Viele Räte, wechselnder Vorsitz, filigrane Kompromisse: Der Rat der Europäischen Union ist wo Europa konkret ausgehandelt wird – zwischen nationalen Interessen und europäischer Lösung.

Der niederländische Außenminister Caspar Veldkamp (links) und der belgische Minister für Auswärtige Angelegenheiten Maxime Prevot (rechts) im Gespräch beim Rat der Außenminister. (© picture alliance / ANP | JONAS ROOSENS)

Beim Rat der Europäischen Union handelt es sich um ein System von mittlerweile zehn unterschiedlichen Räten und deren Verwaltung. Während imInterner Link: Europäischen Rat die politischen Spitzen der Mitgliedstaaten sitzen, bestehen die Räte aus den Fachministern der Mitgliedstaaten. So gibt es beispielsweise einen Rat für Wirtschaft und Finanzen, Justiz und Inneres, Beschäftigung, Verkehr und Umwelt. Der Rat der Außenminister tagt in zwei verschiedenen Formationen: Zum einen als Rat für Auswärtige Angelegenheiten, bei dem der Hohe Vertreter für die Außen- und Sicherheitspolitik den Vorsitz führt, zum anderen als Rat für allgemeine Angelegenheiten, der zusammen mit dem Europäischen Parlament die Gesetze in der EU bestimmt.

Rund einmal im Monat treffen sich die aus den Mitgliedstaaten angereisten Fachminister, um über Gesetzesvorschläge zu beraten, den Haushaltsplan festzulegen, die Wirtschaftspolitik zu koordinieren oder über die Außen- und Sicherheitspolitik abzustimmen. Die Ratsformationen tagen getrennt voneinander, so dass bei insgesamt rund 80 Sitzungen pro Jahr wöchentlich ein oder zwei Ministerrunden aus den Mitgliedstaaten in Brüssel zusammentreffen. Auf diese Weise wird ein dichtes Netz aus politischen Akteuren geschaffen, die sich untereinander gut kennen und in unzähligen Verhandlungsrunden und Konsultationen politische Ideen kreieren und diskutieren.

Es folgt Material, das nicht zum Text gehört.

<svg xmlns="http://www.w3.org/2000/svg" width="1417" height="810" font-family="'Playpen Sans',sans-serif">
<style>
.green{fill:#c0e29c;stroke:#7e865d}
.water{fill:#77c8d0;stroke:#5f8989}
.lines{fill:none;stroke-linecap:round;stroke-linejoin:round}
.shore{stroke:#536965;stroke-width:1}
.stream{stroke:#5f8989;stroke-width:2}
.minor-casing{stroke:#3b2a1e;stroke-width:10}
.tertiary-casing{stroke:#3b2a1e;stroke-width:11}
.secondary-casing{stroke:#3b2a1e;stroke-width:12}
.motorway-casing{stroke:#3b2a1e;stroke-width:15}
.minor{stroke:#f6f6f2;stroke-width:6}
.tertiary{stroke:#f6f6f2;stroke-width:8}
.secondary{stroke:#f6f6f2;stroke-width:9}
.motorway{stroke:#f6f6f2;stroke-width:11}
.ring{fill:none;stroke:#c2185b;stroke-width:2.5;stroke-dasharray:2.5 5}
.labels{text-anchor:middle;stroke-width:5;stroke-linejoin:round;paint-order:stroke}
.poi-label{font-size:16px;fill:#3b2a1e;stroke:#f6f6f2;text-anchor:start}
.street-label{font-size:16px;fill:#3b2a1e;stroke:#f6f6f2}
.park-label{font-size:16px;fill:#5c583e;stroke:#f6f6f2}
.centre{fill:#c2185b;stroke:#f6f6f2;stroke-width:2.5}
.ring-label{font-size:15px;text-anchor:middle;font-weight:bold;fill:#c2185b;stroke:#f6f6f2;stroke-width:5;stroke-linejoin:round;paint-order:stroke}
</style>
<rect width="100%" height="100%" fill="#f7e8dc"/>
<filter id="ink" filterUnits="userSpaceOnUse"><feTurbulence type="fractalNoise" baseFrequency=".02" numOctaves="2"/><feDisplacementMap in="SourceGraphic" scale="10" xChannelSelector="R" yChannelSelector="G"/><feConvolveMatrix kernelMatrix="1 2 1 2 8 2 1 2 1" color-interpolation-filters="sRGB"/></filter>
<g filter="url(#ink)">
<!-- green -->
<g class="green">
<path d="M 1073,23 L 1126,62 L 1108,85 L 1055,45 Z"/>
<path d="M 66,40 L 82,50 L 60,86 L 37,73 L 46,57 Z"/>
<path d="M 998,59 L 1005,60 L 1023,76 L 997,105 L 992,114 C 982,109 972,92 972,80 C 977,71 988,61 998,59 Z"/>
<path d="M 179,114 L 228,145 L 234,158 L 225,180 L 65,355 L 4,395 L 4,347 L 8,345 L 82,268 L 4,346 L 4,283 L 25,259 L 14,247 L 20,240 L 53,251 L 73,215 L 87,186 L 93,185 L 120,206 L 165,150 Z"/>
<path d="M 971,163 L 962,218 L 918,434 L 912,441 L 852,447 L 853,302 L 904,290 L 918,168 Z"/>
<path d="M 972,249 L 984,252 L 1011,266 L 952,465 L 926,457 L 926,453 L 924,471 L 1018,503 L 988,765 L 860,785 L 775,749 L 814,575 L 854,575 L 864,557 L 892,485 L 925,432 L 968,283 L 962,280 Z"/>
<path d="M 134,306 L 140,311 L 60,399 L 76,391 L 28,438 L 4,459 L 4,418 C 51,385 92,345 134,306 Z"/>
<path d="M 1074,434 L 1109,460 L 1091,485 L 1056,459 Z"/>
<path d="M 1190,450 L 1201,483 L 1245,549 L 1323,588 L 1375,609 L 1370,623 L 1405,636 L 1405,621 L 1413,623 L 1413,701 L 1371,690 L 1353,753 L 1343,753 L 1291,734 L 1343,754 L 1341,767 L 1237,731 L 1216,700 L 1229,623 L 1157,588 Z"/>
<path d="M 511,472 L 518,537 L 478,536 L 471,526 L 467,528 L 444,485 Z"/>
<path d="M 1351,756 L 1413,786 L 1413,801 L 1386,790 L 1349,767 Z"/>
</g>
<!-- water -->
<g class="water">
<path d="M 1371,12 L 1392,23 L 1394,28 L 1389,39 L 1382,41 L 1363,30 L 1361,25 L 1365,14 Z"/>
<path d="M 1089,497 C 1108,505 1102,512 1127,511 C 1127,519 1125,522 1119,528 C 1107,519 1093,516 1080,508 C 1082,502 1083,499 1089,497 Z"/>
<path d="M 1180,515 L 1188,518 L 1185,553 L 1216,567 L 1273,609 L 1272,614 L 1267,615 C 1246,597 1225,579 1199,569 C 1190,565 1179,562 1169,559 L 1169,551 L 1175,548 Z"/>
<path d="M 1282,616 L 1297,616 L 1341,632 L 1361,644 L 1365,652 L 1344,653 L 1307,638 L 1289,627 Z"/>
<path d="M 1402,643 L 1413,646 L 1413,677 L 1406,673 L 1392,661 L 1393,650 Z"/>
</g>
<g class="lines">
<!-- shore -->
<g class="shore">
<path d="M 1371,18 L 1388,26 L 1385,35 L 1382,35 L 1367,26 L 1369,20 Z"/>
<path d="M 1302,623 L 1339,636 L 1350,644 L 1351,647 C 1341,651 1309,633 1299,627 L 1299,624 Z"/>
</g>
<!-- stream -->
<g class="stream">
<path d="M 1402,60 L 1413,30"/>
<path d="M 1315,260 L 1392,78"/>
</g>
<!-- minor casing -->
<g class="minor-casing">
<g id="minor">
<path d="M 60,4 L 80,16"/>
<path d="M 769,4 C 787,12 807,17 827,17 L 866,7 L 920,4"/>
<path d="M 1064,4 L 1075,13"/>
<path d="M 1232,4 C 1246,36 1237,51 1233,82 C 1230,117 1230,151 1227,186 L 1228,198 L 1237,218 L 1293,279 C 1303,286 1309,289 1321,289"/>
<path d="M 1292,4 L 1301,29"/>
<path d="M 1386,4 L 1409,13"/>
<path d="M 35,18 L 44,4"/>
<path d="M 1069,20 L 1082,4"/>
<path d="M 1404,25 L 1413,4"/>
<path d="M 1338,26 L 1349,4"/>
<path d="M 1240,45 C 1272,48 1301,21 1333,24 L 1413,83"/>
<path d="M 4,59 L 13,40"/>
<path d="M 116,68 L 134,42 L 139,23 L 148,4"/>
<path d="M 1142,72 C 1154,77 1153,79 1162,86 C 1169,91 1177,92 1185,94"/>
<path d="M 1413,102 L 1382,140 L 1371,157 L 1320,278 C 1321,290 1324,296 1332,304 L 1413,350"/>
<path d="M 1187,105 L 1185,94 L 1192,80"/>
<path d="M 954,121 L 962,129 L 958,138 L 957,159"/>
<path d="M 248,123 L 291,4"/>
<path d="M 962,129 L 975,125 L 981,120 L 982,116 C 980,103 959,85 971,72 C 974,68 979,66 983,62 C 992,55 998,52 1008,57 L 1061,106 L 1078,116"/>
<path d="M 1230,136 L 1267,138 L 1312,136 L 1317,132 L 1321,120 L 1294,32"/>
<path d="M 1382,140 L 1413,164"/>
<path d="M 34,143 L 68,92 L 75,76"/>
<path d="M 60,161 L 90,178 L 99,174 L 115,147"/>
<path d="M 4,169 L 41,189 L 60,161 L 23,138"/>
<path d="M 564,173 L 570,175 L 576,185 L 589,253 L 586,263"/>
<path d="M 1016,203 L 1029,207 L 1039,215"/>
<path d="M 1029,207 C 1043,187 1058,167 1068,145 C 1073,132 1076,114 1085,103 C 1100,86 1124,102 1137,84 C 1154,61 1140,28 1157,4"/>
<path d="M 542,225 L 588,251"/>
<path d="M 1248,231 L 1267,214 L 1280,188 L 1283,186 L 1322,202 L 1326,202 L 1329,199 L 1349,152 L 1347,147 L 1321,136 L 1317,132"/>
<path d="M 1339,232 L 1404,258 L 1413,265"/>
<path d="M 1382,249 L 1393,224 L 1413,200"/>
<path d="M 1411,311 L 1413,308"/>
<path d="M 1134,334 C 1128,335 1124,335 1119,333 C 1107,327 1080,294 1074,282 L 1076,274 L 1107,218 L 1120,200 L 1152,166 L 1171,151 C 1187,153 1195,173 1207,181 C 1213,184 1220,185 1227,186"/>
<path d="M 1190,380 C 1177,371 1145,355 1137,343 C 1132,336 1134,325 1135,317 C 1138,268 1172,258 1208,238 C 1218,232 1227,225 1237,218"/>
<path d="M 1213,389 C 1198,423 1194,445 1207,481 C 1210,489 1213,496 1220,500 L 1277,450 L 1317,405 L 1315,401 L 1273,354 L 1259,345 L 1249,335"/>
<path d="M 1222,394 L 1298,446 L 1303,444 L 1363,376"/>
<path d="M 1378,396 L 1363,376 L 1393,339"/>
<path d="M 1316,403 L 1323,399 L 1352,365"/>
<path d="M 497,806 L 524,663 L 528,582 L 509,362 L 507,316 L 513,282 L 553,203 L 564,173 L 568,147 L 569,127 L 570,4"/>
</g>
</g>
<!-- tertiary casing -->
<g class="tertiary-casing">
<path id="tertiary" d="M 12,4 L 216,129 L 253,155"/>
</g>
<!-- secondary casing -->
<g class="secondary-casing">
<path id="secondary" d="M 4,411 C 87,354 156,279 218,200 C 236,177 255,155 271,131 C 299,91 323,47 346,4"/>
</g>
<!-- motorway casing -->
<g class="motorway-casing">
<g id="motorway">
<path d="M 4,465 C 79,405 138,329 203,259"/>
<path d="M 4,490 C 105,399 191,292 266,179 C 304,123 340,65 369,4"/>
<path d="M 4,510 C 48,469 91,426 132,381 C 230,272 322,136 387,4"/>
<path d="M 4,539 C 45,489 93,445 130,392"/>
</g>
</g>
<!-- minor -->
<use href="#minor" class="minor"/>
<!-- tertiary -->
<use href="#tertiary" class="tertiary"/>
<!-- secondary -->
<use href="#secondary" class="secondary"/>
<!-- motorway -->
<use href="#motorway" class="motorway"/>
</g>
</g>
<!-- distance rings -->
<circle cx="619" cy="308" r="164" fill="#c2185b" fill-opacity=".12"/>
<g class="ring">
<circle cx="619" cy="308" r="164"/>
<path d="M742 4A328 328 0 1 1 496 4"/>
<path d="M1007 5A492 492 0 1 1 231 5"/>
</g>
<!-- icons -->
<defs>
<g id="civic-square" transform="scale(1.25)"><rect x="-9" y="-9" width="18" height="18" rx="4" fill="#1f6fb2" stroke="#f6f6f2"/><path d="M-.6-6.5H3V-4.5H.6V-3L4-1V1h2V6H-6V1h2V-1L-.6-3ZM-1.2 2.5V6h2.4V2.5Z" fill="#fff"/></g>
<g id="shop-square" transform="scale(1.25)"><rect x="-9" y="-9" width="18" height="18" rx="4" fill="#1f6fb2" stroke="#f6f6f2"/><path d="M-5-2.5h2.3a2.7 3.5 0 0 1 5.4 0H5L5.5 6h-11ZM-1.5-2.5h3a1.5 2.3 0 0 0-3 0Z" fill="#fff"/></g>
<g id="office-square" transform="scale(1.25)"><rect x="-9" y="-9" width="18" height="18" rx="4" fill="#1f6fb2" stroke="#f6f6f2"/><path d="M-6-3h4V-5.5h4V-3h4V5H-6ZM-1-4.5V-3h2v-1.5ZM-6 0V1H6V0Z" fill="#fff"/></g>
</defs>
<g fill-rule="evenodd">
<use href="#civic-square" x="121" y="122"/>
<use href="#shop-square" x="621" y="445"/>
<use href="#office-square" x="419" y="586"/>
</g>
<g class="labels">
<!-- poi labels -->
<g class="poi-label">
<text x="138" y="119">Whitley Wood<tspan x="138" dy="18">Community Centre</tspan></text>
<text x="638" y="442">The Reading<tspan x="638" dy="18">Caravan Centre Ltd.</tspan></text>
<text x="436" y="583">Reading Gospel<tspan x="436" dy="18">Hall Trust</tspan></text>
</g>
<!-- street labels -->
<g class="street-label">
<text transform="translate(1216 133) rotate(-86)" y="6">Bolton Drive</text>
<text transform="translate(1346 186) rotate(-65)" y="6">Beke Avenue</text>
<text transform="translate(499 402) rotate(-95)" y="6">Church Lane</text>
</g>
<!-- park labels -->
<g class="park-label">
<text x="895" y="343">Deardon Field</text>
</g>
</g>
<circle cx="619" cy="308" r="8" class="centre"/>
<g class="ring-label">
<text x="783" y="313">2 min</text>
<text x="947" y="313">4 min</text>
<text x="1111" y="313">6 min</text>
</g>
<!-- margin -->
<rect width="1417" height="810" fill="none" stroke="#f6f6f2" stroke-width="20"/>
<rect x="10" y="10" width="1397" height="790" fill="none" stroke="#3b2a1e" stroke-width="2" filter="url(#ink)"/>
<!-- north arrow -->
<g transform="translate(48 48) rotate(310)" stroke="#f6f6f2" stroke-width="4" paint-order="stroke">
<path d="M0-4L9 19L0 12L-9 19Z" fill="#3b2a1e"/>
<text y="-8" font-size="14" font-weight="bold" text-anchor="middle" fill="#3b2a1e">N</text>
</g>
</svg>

Deutsche Beteiligung im RatWelcher Minister nimmt an welcher Ratsformation teil?

Normalerweise vertreten die jeweiligen Bundesministerinnen oder Bundesminister Deutschland im Rat der Europäischen Union. Des Öfteren lassen sie sich aber auch durch ihre Staatssekretäre vertreten.

  • Allgemeine Angelegenheiten (GAC): Auswärtiges Amt (i. d. R. Europastaatsminister; bei Querschnitt/Koordination auch Bundeskanzleramt)

  • Auswärtige Angelegenheiten (FAC): Auswärtiges Amt; Unterformate: Handel: Bundesministerium für Wirtschaft und Energie; Verteidigung: Bundesministerium der Verteidigung; Entwicklung: Bundesministerium für wirtschaftliche Zusammenarbeit und Entwicklung

  • Wirtschaft & Finanzen (ECOFIN): Bundesministerium der Finanzen

  • Justiz & Inneres (JHA): Bundesministerium der Justiz und für Verbraucherschutz (Justizthemen) / Bundesministerium des Innern (Inneres, Migration, Schengen)

  • Beschäftigung, Soziales, Gesundheit, Verbraucherschutz (EPSCO): Bundesministerium für Arbeit und Soziales (Beschäftigung/Soziales) / Bundesministerium für Gesundheit (Gesundheit) / Bundesministerium für Umwelt, Klimaschutz, Naturschutz und nukleare Sicherheit (Verbraucherschutz, je nach Dossier)

  • Wettbewerbsfähigkeit (COMPET): Bundesministerium für Wirtschaft und Energie (Binnenmarkt/Industrie, teils Raumfahrt) / Bundesministerium für Forschung, Technologie und Raumfahrt (Forschung/Innovation)

  • Verkehr, Telekommunikation & Energie (TTE): Bundesministerium für Verkehr (Verkehr/Telekommunikation) / Bundesministerium für Wirtschaft und Energie (Energie)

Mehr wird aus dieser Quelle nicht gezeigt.